*INFORMATION PROVIDED:*

##########

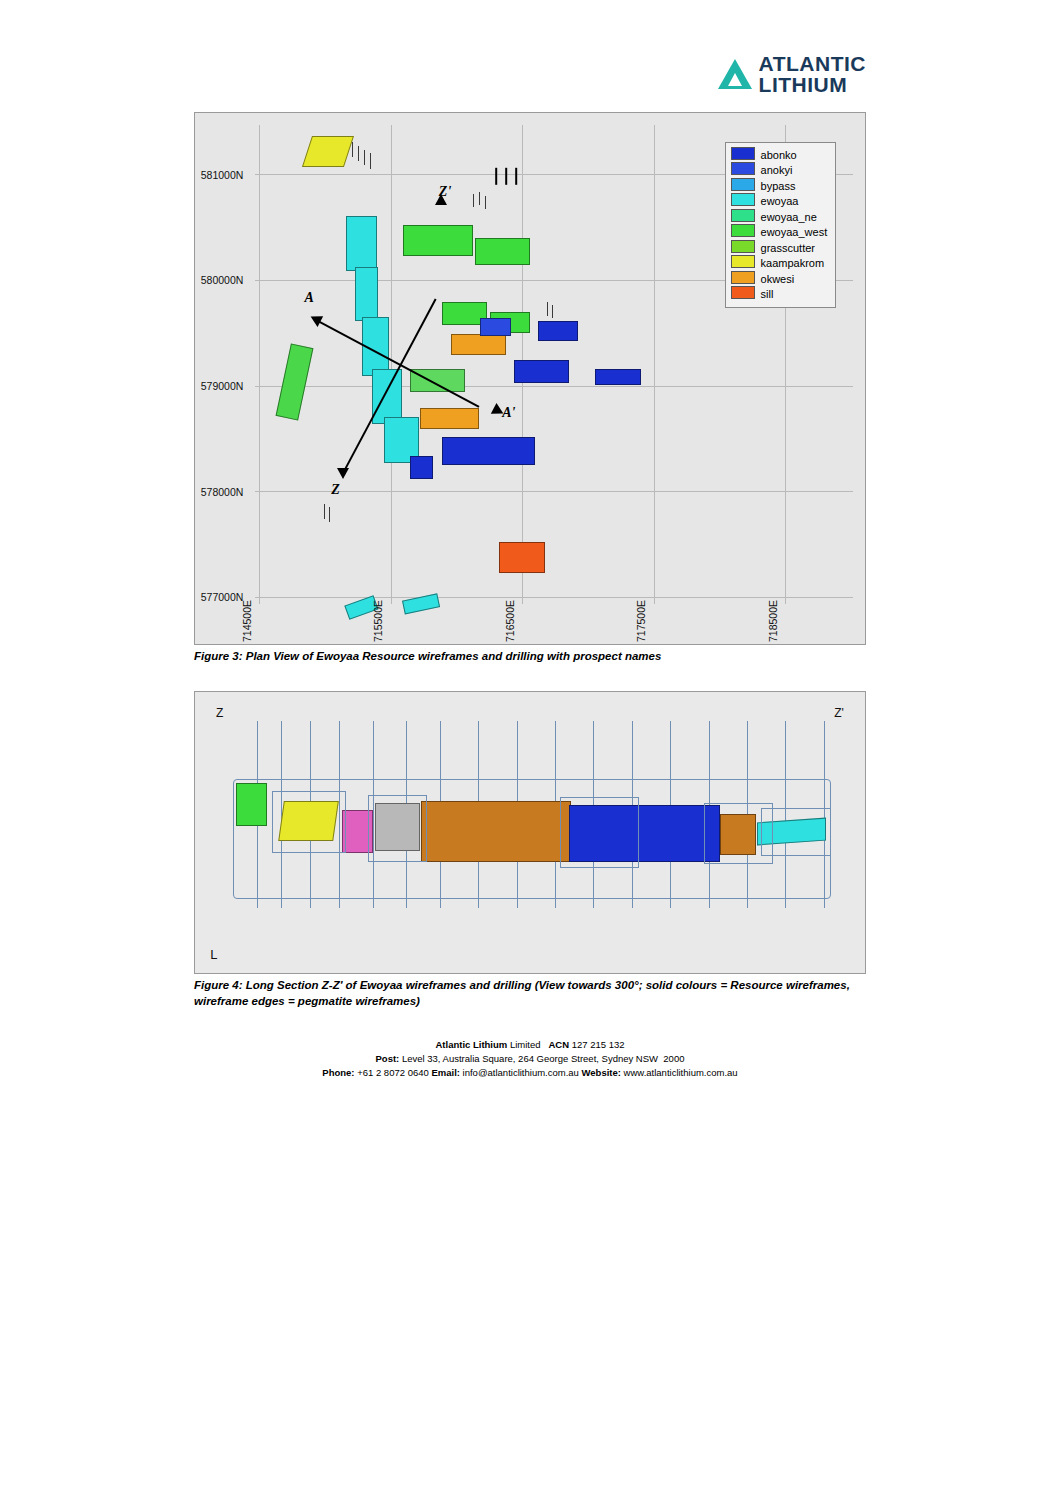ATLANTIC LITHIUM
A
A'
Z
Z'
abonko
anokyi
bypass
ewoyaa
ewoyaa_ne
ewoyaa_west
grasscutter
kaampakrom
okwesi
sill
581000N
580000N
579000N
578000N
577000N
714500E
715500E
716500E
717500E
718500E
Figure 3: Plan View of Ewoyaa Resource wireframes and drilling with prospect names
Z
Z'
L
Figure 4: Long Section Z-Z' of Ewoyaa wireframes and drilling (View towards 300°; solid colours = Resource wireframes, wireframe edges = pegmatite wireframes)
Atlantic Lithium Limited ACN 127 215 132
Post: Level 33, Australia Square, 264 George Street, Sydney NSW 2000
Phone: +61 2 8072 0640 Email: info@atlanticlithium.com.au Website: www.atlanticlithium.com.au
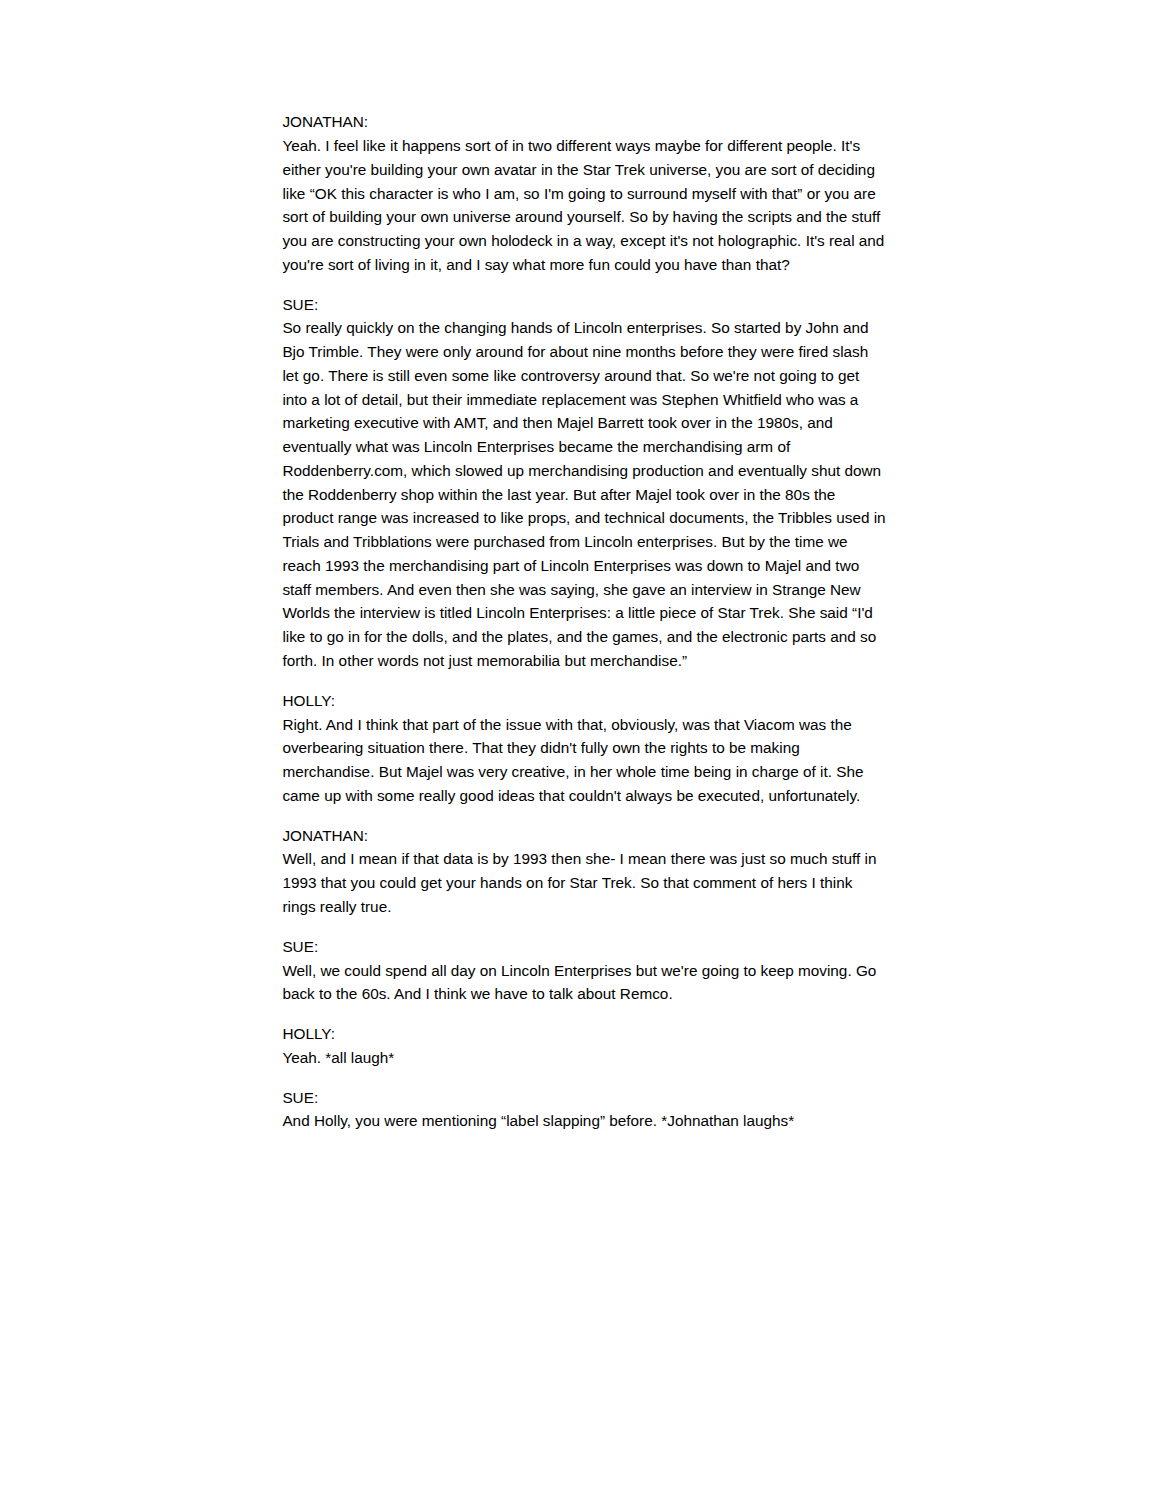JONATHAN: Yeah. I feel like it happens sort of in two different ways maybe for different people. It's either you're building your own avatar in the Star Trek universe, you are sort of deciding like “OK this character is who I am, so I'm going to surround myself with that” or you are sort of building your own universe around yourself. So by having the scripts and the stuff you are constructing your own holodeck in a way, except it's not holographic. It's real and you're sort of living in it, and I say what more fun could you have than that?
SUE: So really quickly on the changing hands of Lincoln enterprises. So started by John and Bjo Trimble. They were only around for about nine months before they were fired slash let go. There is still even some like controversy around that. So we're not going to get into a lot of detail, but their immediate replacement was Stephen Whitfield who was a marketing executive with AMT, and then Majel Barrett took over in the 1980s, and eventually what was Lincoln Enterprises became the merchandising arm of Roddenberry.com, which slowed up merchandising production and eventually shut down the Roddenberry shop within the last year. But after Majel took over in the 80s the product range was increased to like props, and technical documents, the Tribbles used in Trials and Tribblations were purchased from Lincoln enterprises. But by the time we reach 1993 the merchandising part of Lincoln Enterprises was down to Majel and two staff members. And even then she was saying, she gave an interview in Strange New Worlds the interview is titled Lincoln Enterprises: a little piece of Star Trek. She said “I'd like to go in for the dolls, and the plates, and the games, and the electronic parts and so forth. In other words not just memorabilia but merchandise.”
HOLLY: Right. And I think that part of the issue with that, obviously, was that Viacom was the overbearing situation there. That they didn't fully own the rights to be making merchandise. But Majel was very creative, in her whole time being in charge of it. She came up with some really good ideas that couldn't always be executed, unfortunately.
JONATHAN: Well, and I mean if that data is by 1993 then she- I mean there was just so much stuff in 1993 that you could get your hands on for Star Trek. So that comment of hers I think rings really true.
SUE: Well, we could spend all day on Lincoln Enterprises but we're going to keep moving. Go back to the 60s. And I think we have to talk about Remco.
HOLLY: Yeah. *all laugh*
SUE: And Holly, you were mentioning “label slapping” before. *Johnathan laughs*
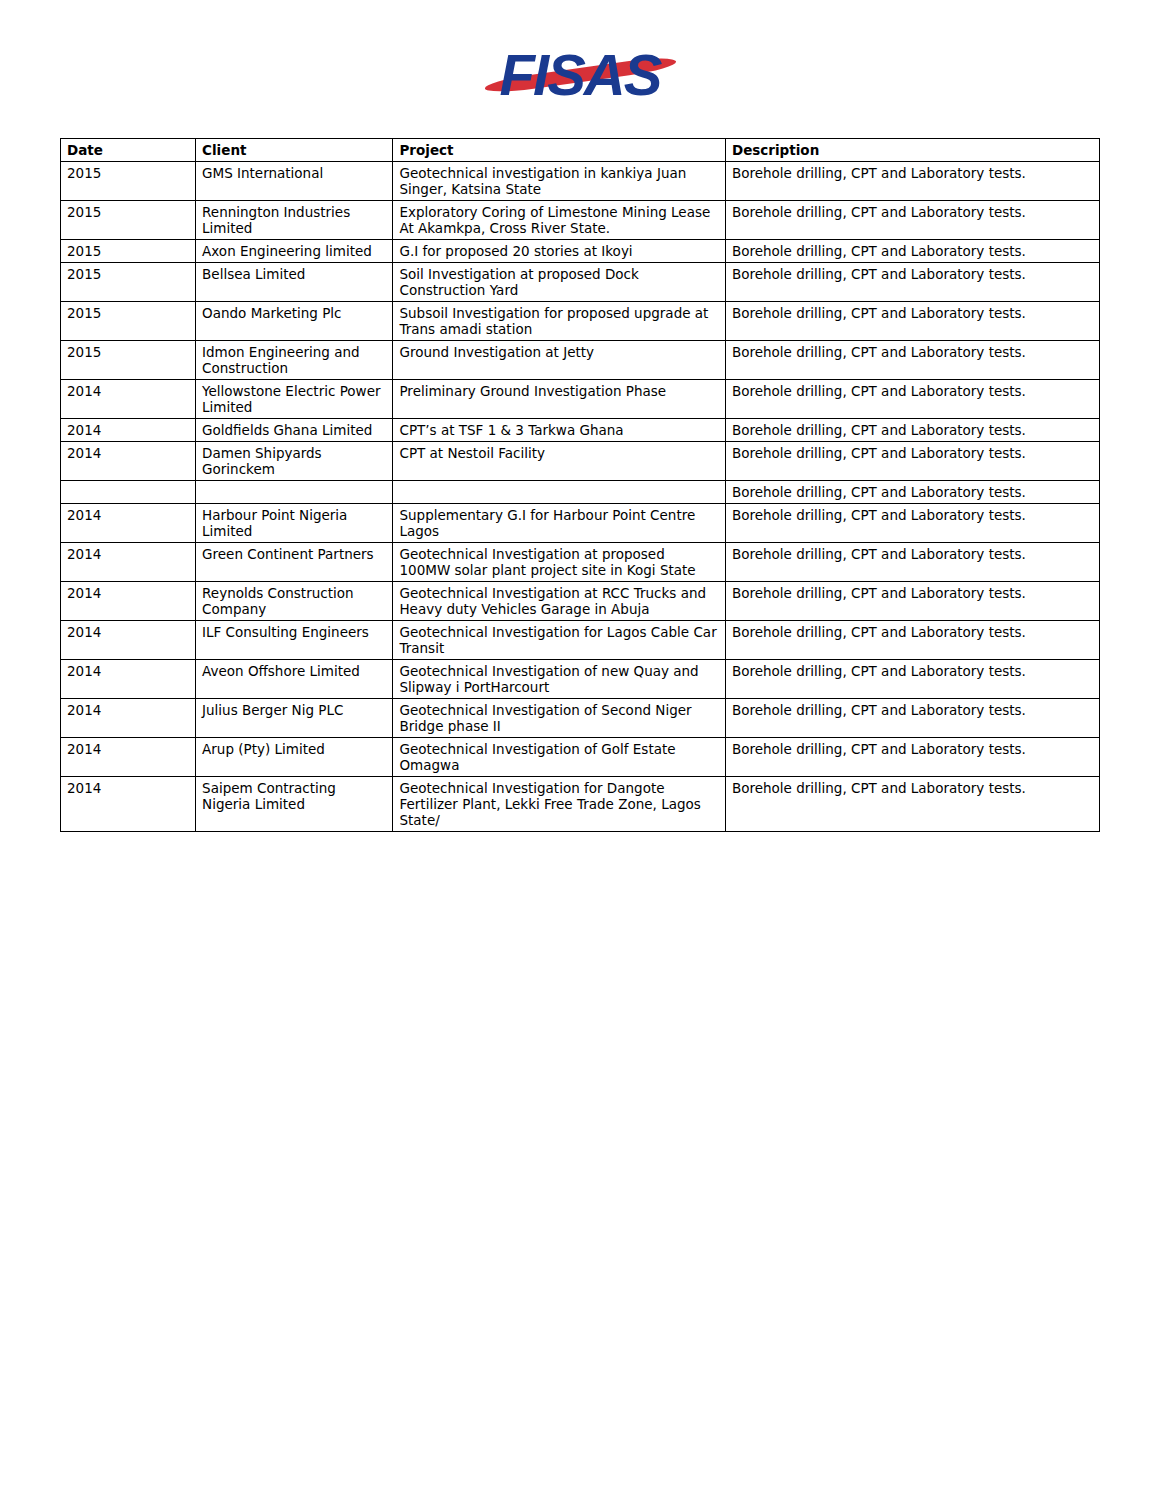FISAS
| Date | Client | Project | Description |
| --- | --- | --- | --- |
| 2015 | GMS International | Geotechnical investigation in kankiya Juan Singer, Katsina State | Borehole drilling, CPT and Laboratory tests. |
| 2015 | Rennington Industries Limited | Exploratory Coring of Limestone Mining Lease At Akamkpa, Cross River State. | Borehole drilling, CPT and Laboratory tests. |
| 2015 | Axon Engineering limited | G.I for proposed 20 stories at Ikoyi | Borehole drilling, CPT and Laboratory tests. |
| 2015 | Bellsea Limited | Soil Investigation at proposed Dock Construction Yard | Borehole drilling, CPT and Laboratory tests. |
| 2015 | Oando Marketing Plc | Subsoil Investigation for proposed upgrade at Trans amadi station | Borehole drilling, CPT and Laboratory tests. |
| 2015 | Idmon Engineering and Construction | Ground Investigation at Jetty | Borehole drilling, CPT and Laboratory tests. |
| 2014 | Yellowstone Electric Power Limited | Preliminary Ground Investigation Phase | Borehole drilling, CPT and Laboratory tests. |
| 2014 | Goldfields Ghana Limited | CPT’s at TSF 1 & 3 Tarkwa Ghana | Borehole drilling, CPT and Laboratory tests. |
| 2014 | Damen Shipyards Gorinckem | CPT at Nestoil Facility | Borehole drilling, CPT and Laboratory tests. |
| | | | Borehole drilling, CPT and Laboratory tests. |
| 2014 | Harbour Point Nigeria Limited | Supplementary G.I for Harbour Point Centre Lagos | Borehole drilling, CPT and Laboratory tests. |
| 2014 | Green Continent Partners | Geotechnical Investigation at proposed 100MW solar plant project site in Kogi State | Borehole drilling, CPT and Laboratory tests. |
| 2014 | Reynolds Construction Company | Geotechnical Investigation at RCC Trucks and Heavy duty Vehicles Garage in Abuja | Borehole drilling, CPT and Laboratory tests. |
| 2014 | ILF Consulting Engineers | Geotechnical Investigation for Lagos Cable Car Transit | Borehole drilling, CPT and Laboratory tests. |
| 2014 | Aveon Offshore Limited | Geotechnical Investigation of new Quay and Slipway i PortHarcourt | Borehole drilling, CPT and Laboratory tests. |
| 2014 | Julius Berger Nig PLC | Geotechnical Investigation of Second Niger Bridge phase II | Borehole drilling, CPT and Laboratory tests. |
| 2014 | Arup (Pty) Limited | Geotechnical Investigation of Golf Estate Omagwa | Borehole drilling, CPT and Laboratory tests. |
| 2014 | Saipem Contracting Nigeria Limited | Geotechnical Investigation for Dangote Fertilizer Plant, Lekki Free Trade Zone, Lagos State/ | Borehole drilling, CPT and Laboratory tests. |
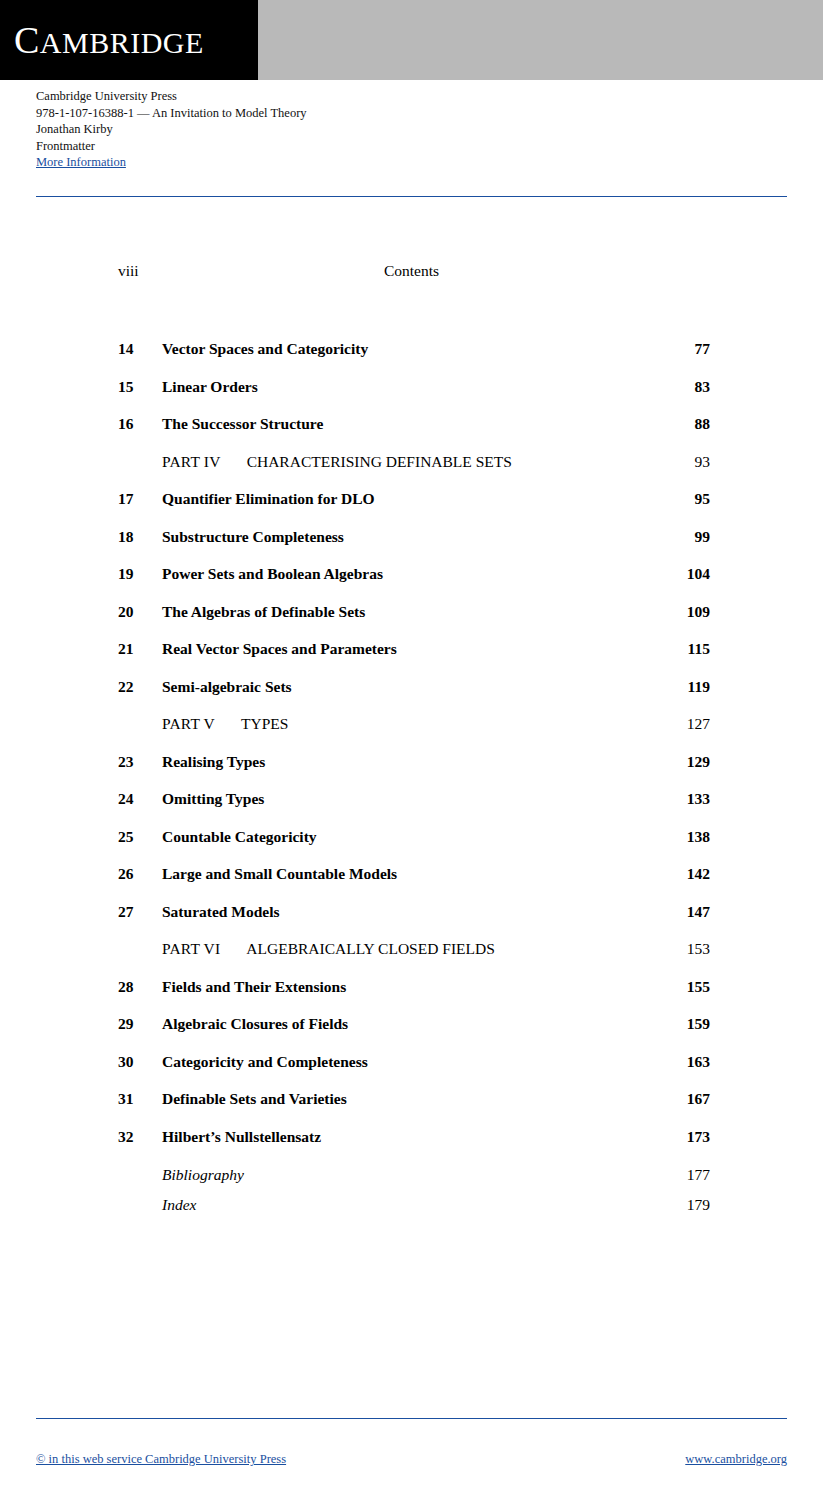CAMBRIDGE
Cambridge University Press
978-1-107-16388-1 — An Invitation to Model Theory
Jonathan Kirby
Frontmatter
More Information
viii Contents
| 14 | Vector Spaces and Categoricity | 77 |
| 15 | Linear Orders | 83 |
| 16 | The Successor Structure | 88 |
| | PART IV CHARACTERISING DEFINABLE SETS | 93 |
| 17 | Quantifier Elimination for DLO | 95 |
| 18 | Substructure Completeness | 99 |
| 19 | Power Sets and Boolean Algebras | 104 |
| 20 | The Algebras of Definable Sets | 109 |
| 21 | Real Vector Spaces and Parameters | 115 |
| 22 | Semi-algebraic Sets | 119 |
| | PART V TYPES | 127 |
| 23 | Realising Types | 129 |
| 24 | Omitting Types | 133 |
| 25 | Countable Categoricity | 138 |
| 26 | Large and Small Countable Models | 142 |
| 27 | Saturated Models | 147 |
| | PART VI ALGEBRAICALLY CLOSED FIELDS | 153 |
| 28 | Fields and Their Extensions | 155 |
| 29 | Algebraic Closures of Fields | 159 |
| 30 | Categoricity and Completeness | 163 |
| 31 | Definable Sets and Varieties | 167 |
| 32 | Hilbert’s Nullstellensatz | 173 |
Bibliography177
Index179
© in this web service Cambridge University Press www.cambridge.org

##########

*TASK DETAILS:*
Look through the entries above. Copy out every line holding the word "Algebras".

*EXPECTED ANSWER:*
| 19 | Power Sets and Boolean Algebras | 104 |
| 20 | The Algebras of Definable Sets | 109 |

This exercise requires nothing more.